### EXERCISE INPUT
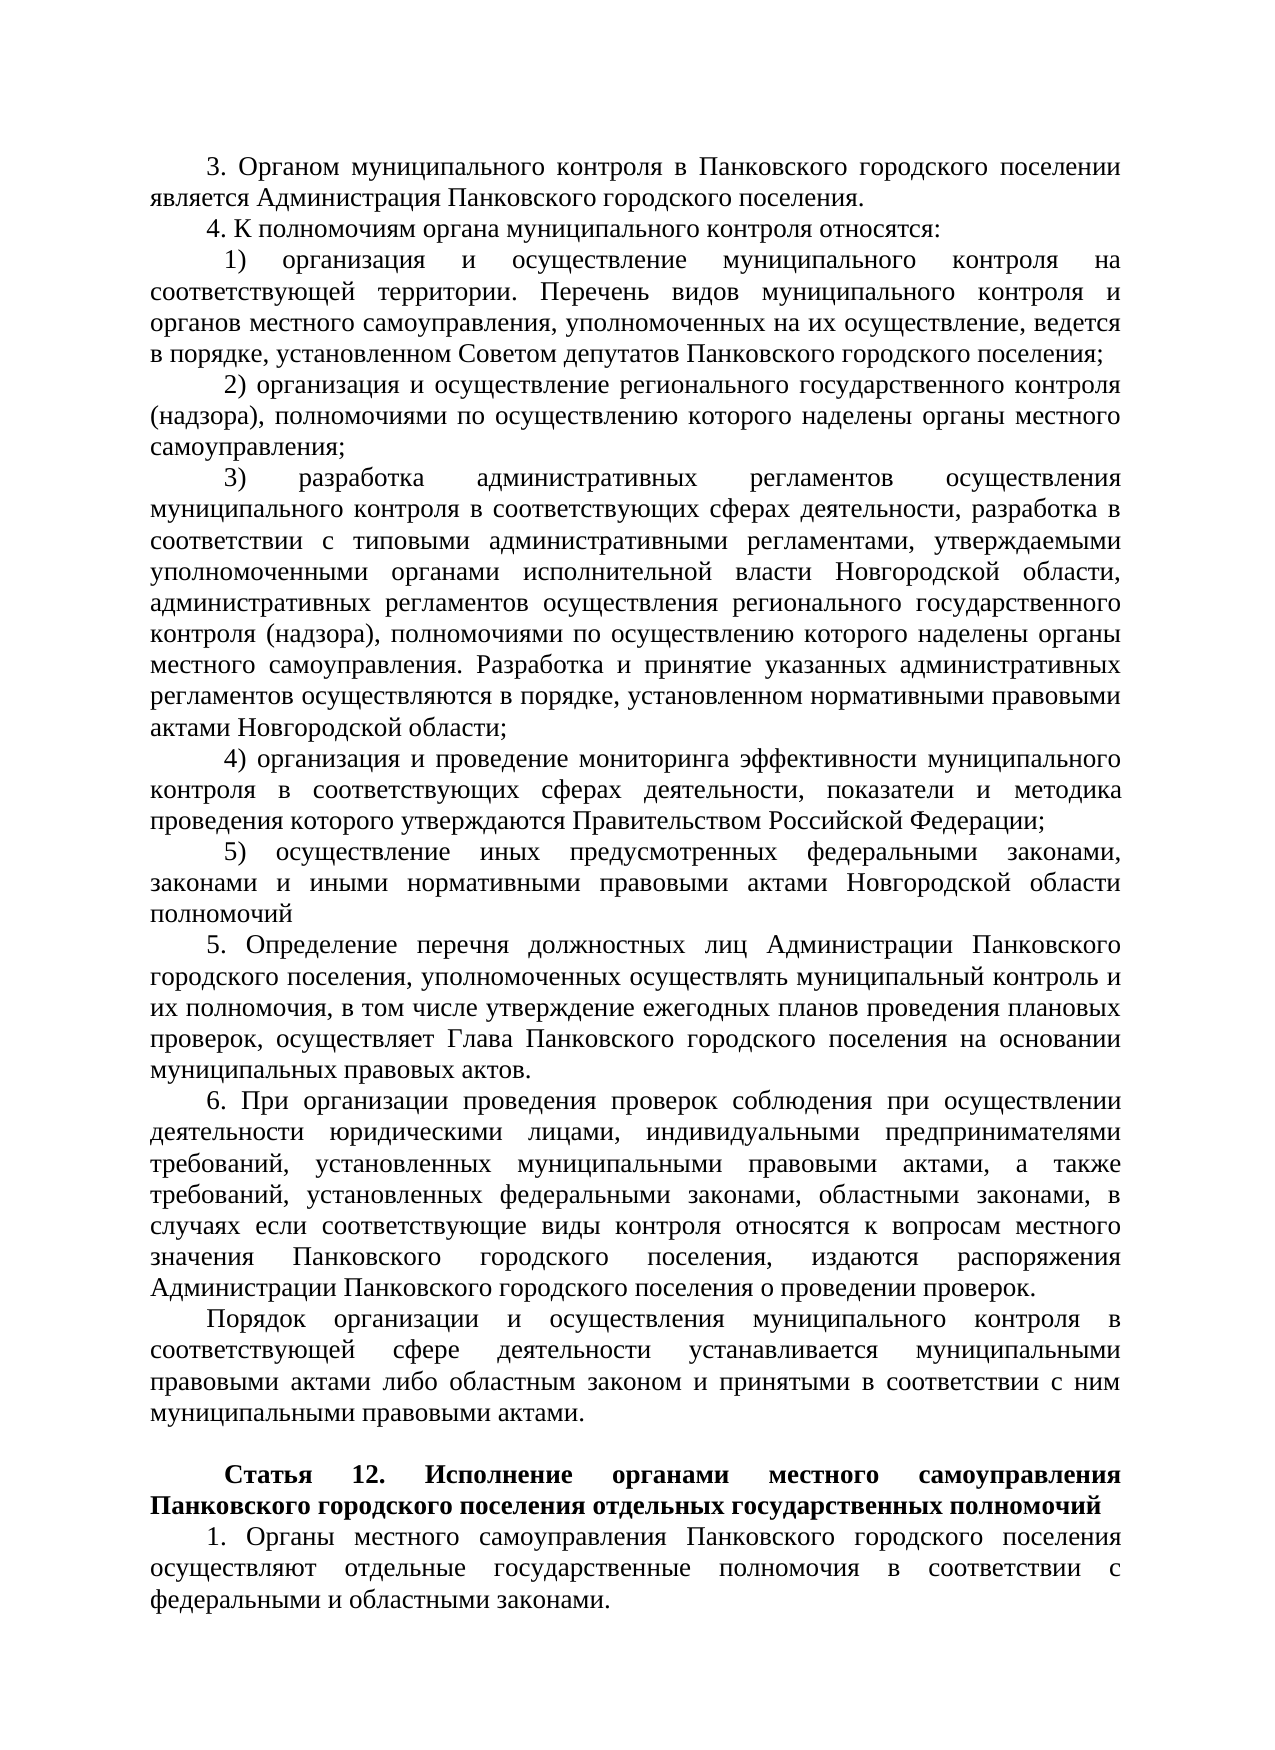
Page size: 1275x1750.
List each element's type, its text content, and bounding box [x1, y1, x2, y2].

text 1) организация и осуществление муниципального контроля на соответствующей территории. Перечень видов муниципального контроля и органов местного самоуправления, уполномоченных на их осуществление, ведется в порядке, установленном Советом депутатов Панковского городского поселения; [150, 243, 1122, 368]
text Порядок организации и осуществления муниципального контроля в соответствующей сфере деятельности устанавливается муниципальными правовыми актами либо областным законом и принятыми в соответствии с ним муниципальными правовыми актами. [150, 1302, 1122, 1427]
text 4) организация и проведение мониторинга эффективности муниципального контроля в соответствующих сферах деятельности, показатели и методика проведения которого утверждаются Правительством Российской Федерации; [150, 742, 1122, 835]
text 6. При организации проведения проверок соблюдения при осуществлении деятельности юридическими лицами, индивидуальными предпринимателями требований, установленных муниципальными правовыми актами, а также требований, установленных федеральными законами, областными законами, в случаях если соответствующие виды контроля относятся к вопросам местного значения Панковского городского поселения, издаются распоряжения Администрации Панковского городского поселения о проведении проверок. [150, 1084, 1122, 1302]
text 2) организация и осуществление регионального государственного контроля (надзора), полномочиями по осуществлению которого наделены органы местного самоуправления; [150, 368, 1122, 461]
text 5) осуществление иных предусмотренных федеральными законами, законами и иными нормативными правовыми актами Новгородской области полномочий [150, 835, 1122, 929]
text Статья 12. Исполнение органами местного самоуправления Панковского городского поселения отдельных государственных полномочий [150, 1458, 1122, 1520]
text 1. Органы местного самоуправления Панковского городского поселения осуществляют отдельные государственные полномочия в соответствии с федеральными и областными законами. [150, 1520, 1122, 1614]
text 3. Органом муниципального контроля в Панковского городского поселении является Администрация Панковского городского поселения. [150, 150, 1122, 212]
text 5. Определение перечня должностных лиц Администрации Панковского городского поселения, уполномоченных осуществлять муниципальный контроль и их полномочия, в том числе утверждение ежегодных планов проведения плановых проверок, осуществляет Глава Панковского городского поселения на основании муниципальных правовых актов. [150, 929, 1122, 1084]
text 3) разработка административных регламентов осуществления муниципального контроля в соответствующих сферах деятельности, разработка в соответствии с типовыми административными регламентами, утверждаемыми уполномоченными органами исполнительной власти Новгородской области, административных регламентов осуществления регионального государственного контроля (надзора), полномочиями по осуществлению которого наделены органы местного самоуправления. Разработка и принятие указанных административных регламентов осуществляются в порядке, установленном нормативными правовыми актами Новгородской области; [150, 461, 1122, 742]
text 4. К полномочиям органа муниципального контроля относятся: [150, 212, 1122, 243]
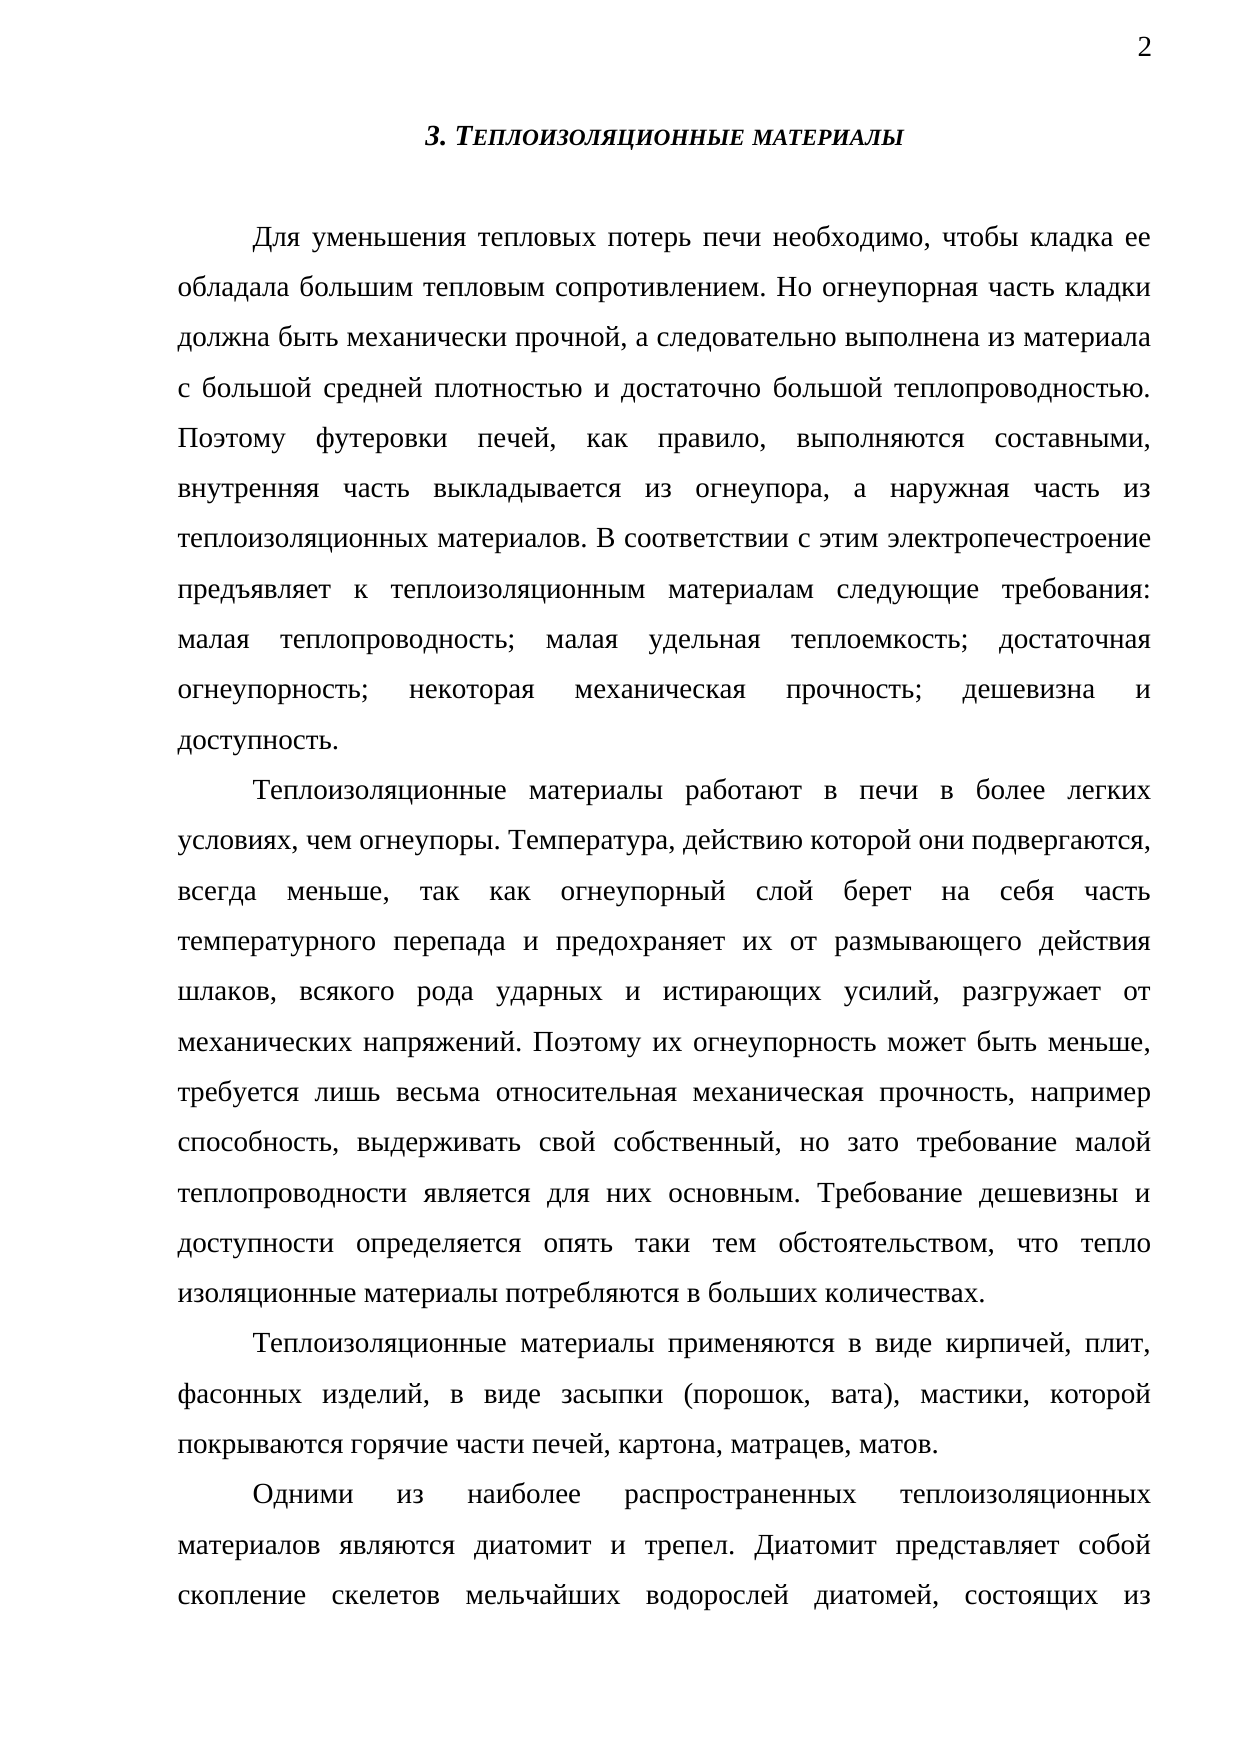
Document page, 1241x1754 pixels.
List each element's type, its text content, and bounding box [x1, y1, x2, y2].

### DIRECTIONS
Only the lines from the one with "Document page, 1241x1754 pixels." through the final line above belong in the answer, each retyped exactly.

### REPLY
Document page, 1241x1754 pixels.
List each element's type, its text content, and bounding box [x1, y1, x2, y2].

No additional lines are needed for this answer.